Independent consultants benchmark the wage component of the agreement against pilots globally. The consultants also recommend an annual increase based on a benchmark assessment with other executives in the economy. That amount was very comfortably above inflation at 5.9%.  

The SAA management engaged with the SAA Pilots Association (Saapa) to forego the increase on the grounds that the company could not afford it. The pilots agreed to engage, but before this could take place, says Saapa chair Grant Back, SAA informed them that it intended to challenge the 2010 agreement. Saapa then made use of the remedy in the agreement, which is to refer the matter to arbitration.

Pilot negotiations

The arbitrator ruled in favour of the pilots. SAA asked Saapa if they could defer some of the increase and pay it over the year. When Saapa responded by saying they would do so if the 10 year agreement was extended for another five years   , SAA refused and implemented the agreement. The pilots were paid and given their back pay.

In the past week, Back says he was called to a meeting with the department of public enterprises and senior SAA management and asked that pilots voluntarily pay back the money and revert to their previous level of remuneration. Pilots have not taken the suggestion well, he says, and have asked for another meeting with the management that is yet to be held.

The message from the department of public enterprises and SAA management to employees is that unless all of them do their bit to save the airline they will all go down together. This is the same message finance minister Tito Mboweni hopes to convey to public service workers in an attempt to lop R50bn off the budget to avoid SA’s debt spinning out of control.

At SAA, it is not a message to which employees are receptive.
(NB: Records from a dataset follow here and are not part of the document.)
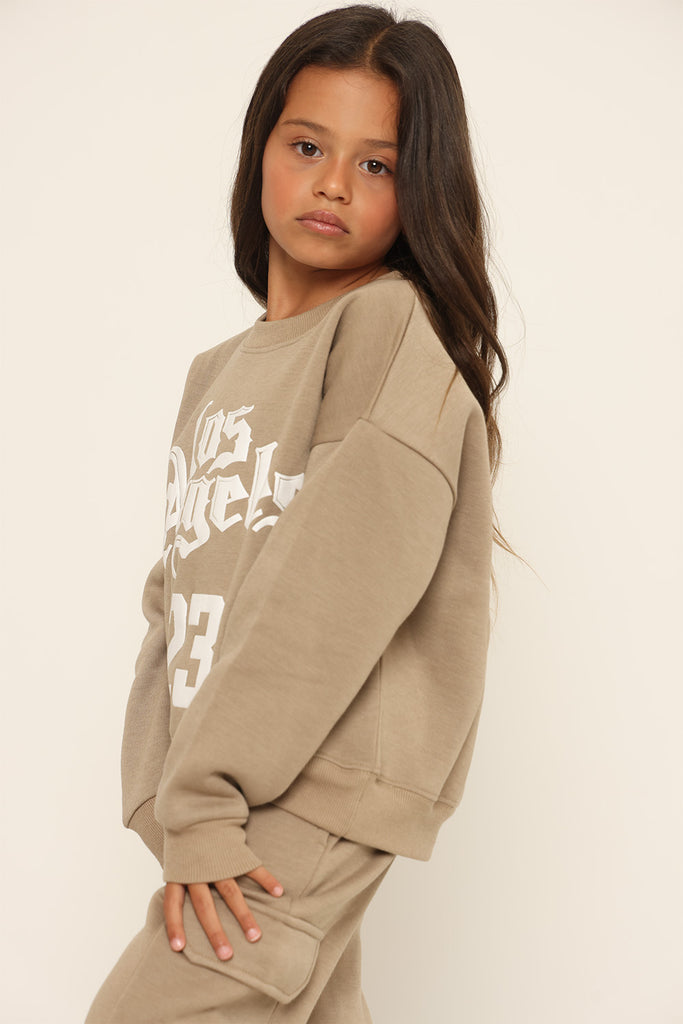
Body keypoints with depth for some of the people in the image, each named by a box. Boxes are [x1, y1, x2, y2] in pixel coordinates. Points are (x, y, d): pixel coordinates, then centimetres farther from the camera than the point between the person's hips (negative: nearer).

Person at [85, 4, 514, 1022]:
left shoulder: (393, 327, -9)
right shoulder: (217, 374, 16)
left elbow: (345, 581, -18)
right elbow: (179, 595, 12)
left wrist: (200, 794, -17)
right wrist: (166, 797, -2)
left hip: (323, 786, -7)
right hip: (240, 790, 7)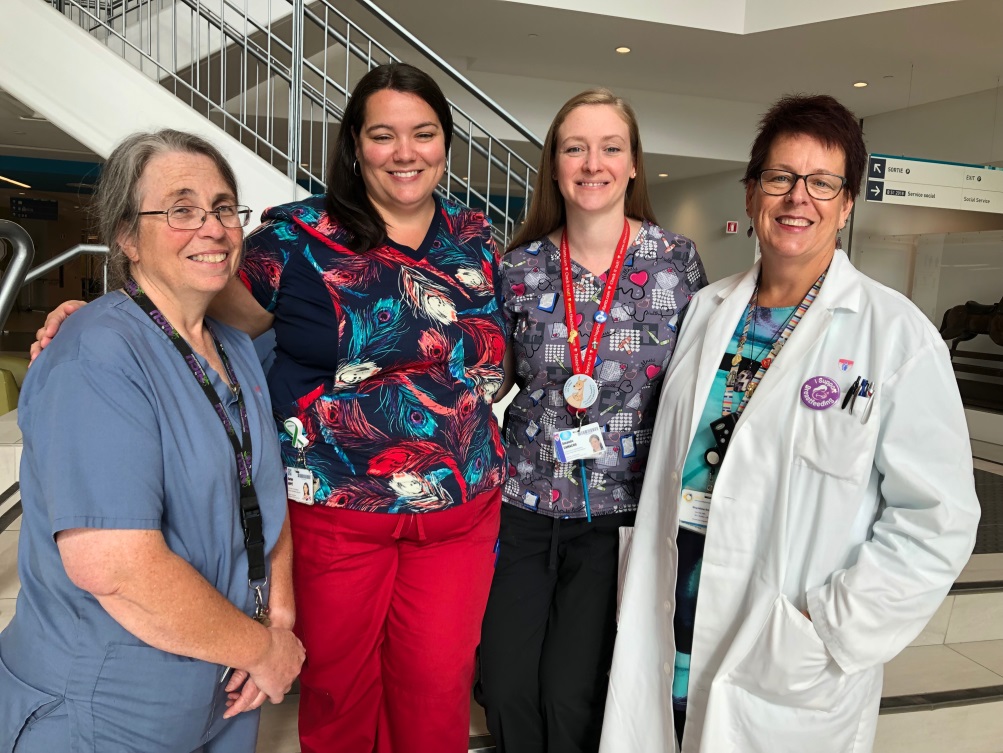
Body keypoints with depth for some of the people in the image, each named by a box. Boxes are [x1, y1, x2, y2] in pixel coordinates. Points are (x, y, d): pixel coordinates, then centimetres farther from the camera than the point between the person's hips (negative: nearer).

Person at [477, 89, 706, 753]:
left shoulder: (676, 261, -4)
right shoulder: (521, 267, -1)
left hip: (621, 510, -1)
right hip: (524, 504, 2)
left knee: (570, 693, -2)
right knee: (505, 686, 4)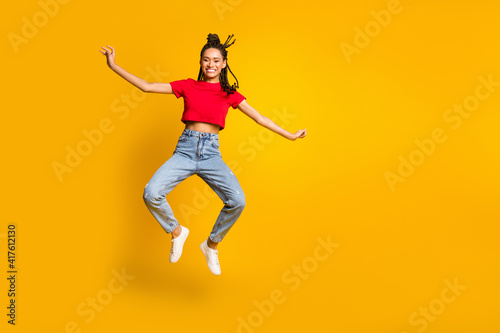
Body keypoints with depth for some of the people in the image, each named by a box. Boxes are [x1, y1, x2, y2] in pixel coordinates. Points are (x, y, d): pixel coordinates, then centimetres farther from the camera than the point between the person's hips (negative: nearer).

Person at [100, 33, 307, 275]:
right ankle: (176, 231, 9)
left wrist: (289, 135, 9)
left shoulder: (229, 94, 11)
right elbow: (146, 86, 8)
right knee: (151, 194, -23)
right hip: (186, 149, 0)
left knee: (237, 201, -22)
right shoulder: (188, 86, 9)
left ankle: (211, 245, 6)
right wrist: (114, 66, 3)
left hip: (211, 153, 0)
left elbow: (259, 118, 11)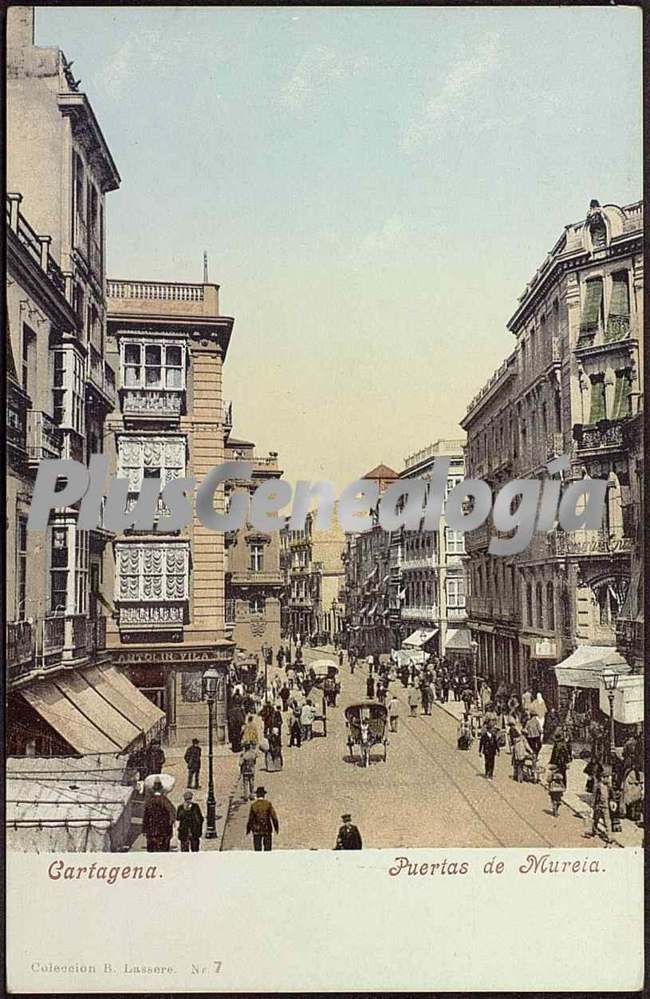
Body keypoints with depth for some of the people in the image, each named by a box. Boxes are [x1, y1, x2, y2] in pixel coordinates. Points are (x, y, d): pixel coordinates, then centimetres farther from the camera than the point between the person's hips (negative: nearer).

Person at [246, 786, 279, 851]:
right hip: (267, 830, -1)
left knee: (257, 850, 6)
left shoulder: (253, 805, -5)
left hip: (256, 830, 1)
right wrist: (276, 827, 6)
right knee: (267, 849, 6)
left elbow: (250, 819, -3)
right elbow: (274, 817, -6)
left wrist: (248, 830, 10)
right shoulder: (268, 804, -7)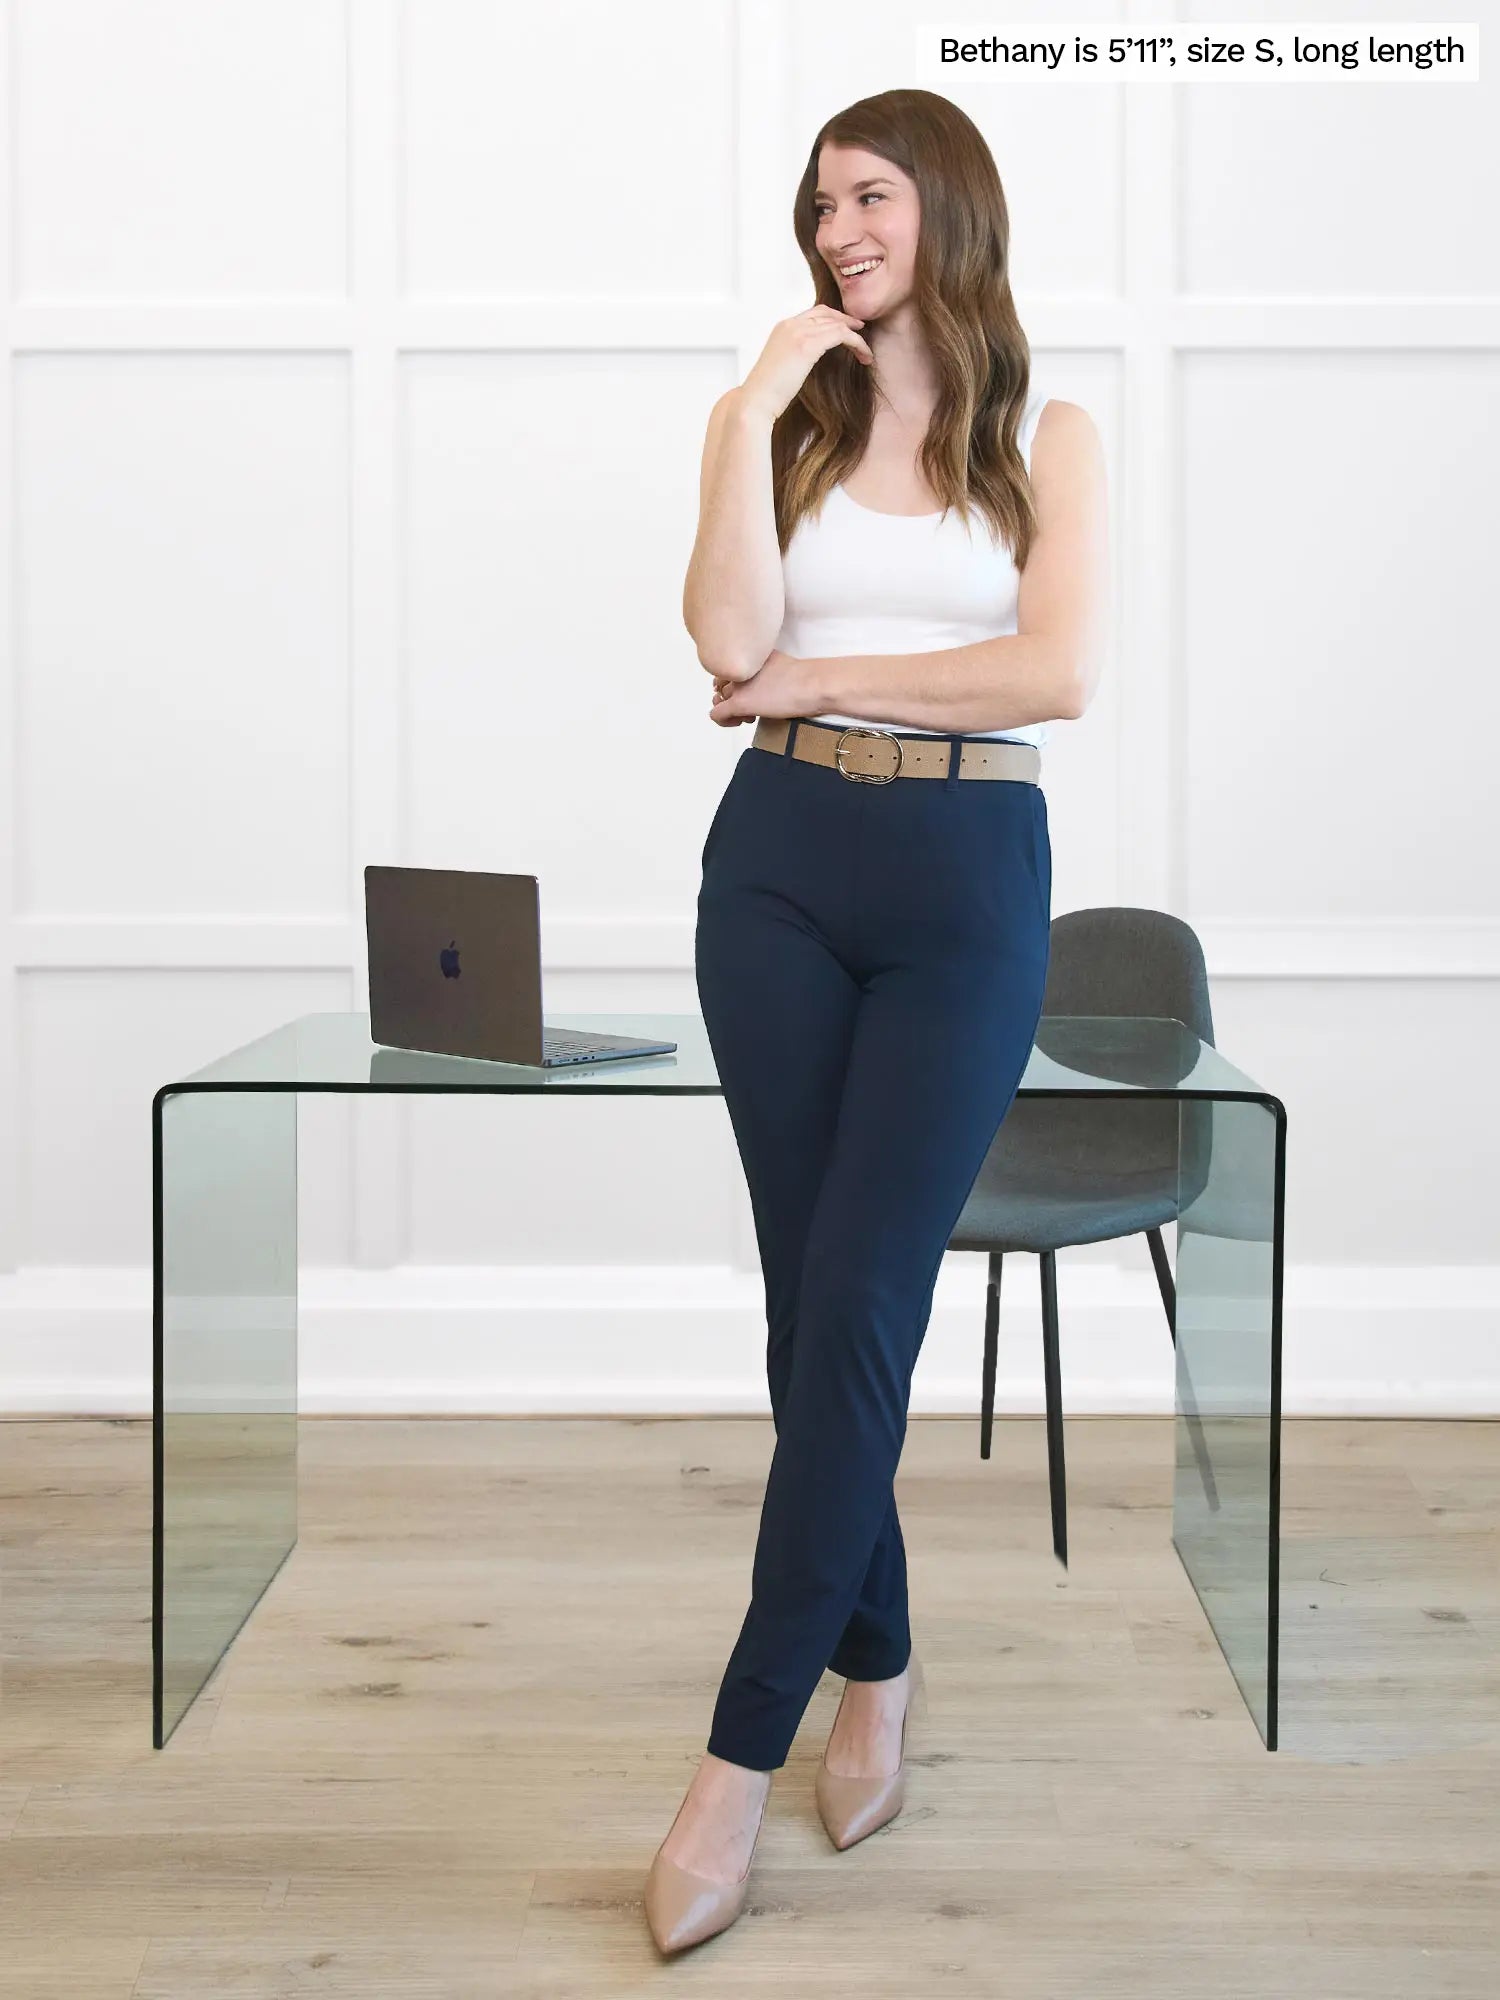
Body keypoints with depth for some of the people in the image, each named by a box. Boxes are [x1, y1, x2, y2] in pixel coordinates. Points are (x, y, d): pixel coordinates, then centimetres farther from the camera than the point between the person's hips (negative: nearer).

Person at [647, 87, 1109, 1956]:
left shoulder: (1048, 437, 7)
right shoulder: (783, 418, 11)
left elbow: (1059, 669, -9)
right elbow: (731, 641, -6)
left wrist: (821, 677, -5)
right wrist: (751, 412, -7)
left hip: (967, 883, -2)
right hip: (779, 861, 3)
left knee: (855, 1307, -7)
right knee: (812, 1300, 5)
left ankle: (740, 1754, -1)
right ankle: (874, 1670, 23)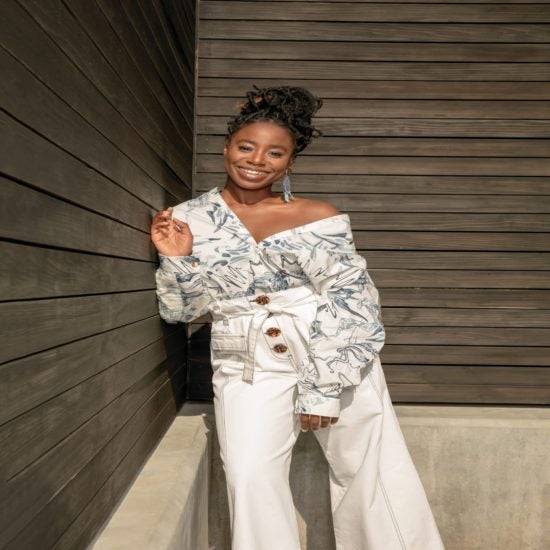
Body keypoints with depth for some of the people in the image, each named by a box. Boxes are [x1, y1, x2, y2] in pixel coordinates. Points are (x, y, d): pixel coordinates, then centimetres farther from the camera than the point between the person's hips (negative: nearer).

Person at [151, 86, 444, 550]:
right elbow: (180, 311, 9)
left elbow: (354, 299, -7)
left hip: (336, 357, 0)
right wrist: (175, 259, -10)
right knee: (251, 480, -10)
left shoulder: (318, 218, -4)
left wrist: (324, 387, -12)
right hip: (248, 367, 1)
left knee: (373, 474, 8)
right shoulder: (189, 219, 3)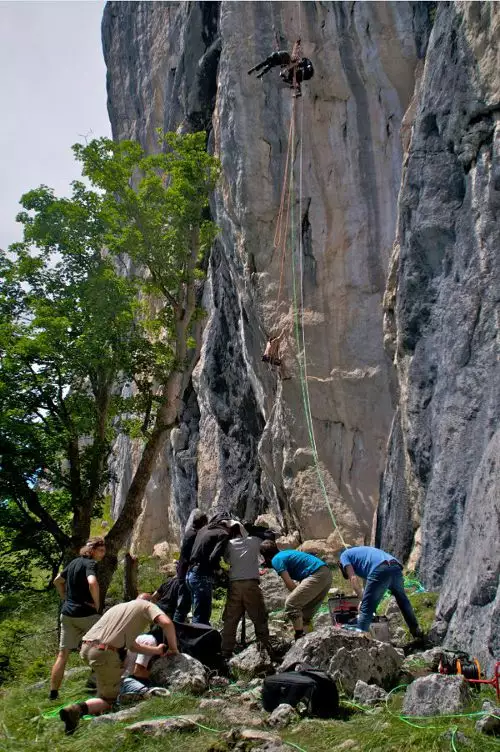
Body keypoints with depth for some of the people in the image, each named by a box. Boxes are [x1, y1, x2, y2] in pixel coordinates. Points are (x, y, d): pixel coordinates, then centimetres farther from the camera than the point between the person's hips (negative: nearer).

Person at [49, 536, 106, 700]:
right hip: (85, 613, -7)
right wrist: (97, 604, -17)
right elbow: (92, 583, -31)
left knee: (63, 653, 9)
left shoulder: (74, 562, 14)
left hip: (67, 613, 7)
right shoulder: (90, 563, -12)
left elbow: (57, 581, 25)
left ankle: (53, 692, 10)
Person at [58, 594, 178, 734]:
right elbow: (166, 623, -7)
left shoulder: (118, 607, 31)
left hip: (85, 647, 7)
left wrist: (157, 651, 34)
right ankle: (78, 709, -17)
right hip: (104, 653, -7)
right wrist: (173, 649, 7)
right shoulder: (147, 605, 13)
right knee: (109, 700, 10)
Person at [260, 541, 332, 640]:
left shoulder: (276, 560, -1)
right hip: (327, 573, 9)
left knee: (291, 604, -6)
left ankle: (300, 638, -7)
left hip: (317, 576, -9)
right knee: (307, 610, 18)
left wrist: (298, 594, 9)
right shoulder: (287, 553, 26)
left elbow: (289, 584, -6)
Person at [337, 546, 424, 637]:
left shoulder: (344, 555, 22)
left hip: (380, 570, -8)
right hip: (396, 567, 8)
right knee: (402, 600, 32)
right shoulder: (361, 551, 42)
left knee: (366, 609, 1)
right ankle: (416, 630, 45)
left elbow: (353, 579, 6)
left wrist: (362, 598, 13)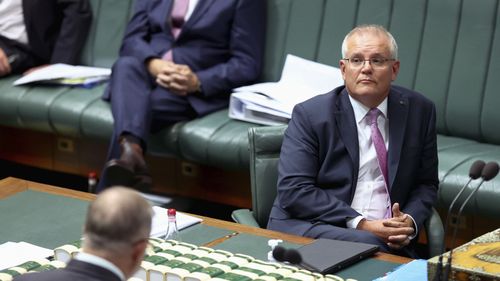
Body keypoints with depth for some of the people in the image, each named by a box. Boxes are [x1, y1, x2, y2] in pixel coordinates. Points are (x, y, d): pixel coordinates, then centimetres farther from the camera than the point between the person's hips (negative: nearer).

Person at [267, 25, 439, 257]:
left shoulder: (419, 111, 8)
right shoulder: (309, 115, -3)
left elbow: (426, 184, 17)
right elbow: (293, 191, -11)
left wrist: (409, 221, -6)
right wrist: (360, 223, -18)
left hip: (388, 236, 4)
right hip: (311, 229, -4)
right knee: (369, 244, -35)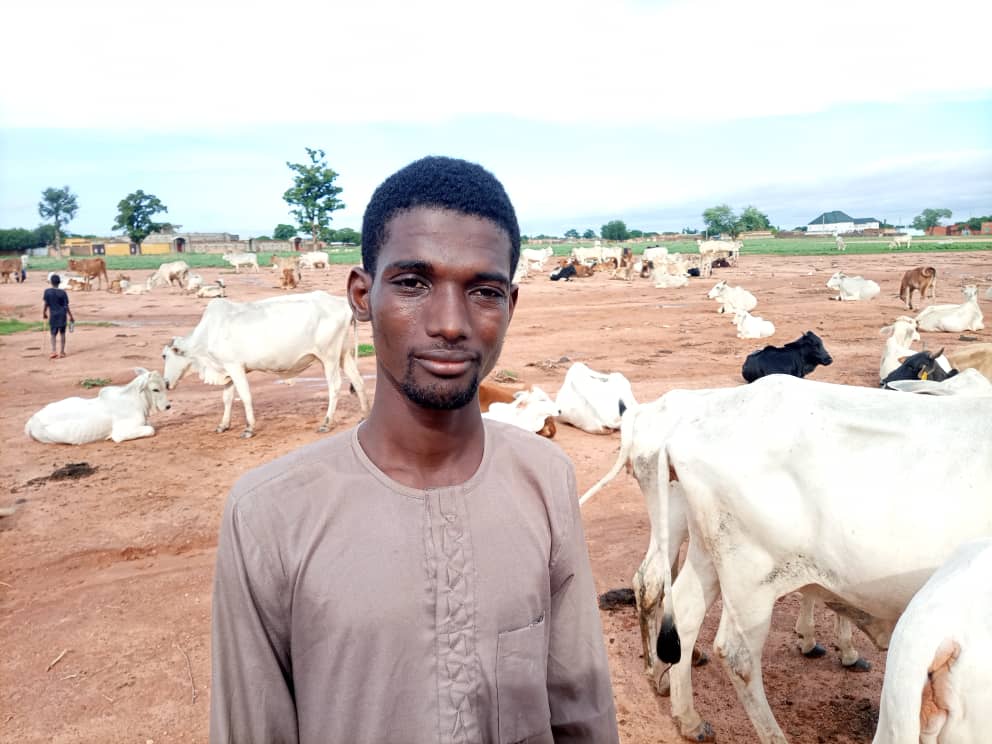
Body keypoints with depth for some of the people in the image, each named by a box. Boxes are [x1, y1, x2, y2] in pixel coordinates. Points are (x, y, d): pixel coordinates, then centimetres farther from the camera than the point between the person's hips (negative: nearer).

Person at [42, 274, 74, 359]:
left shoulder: (47, 291, -5)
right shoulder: (62, 292, -8)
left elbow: (46, 304, -2)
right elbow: (66, 306, -7)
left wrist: (44, 313, 14)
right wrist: (71, 317, 1)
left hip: (53, 316, 0)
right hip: (62, 315, 0)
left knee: (53, 334, 8)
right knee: (62, 333, 10)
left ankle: (53, 351, -7)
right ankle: (62, 352, 12)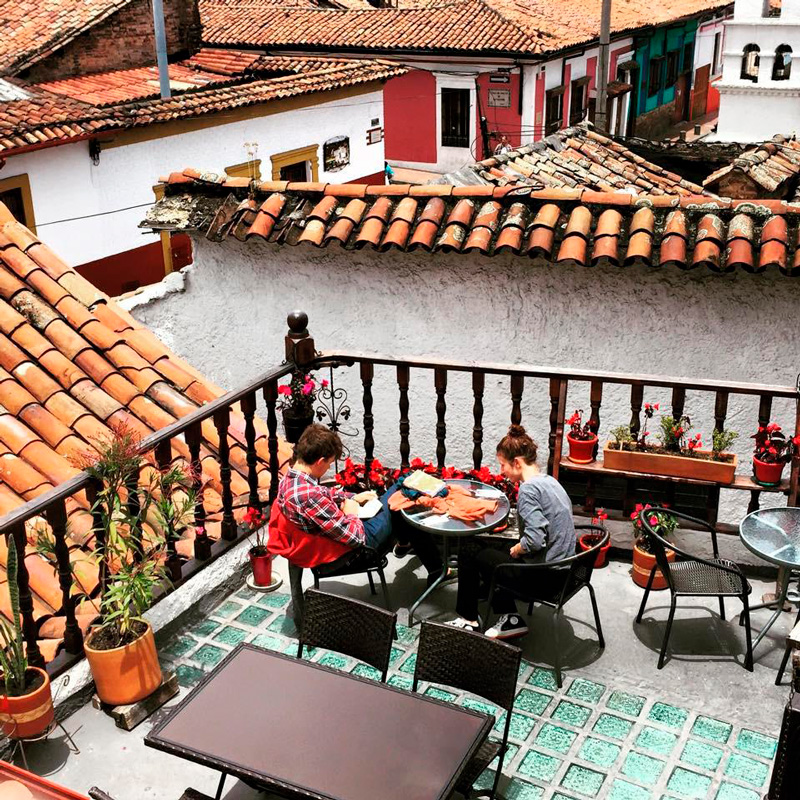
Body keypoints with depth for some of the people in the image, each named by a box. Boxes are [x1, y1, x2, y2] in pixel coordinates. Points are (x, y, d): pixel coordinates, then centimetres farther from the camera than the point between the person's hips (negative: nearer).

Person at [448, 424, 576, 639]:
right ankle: (509, 618, 20)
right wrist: (515, 548, 11)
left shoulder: (528, 488, -20)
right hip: (563, 569, 9)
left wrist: (515, 551, -9)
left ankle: (469, 619, 19)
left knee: (469, 553, 6)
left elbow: (535, 540, -29)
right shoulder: (550, 481, 7)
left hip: (545, 576, -9)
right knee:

From customer service assistants at the counters all the way to pilots at the top, employees have little faith that either the board or management have the ability to turn the airline around.

In that context, it is not hard to see why the story that “we will all sink or swim together” is not gaining any traction. SAA employees, like their counterparts at Eskom and in the public service, are not in the mood to take the pain for previous management failures and escapades.  

Clarification: November 13

A previous version of the story said that when SAA asked Saapa if they could defer some of the increase and pay it over the year, Saapa asked for more compensation for doing so. This has been clarified in the story to explain that Saapa said they would do so if the agreement was extended for another five years.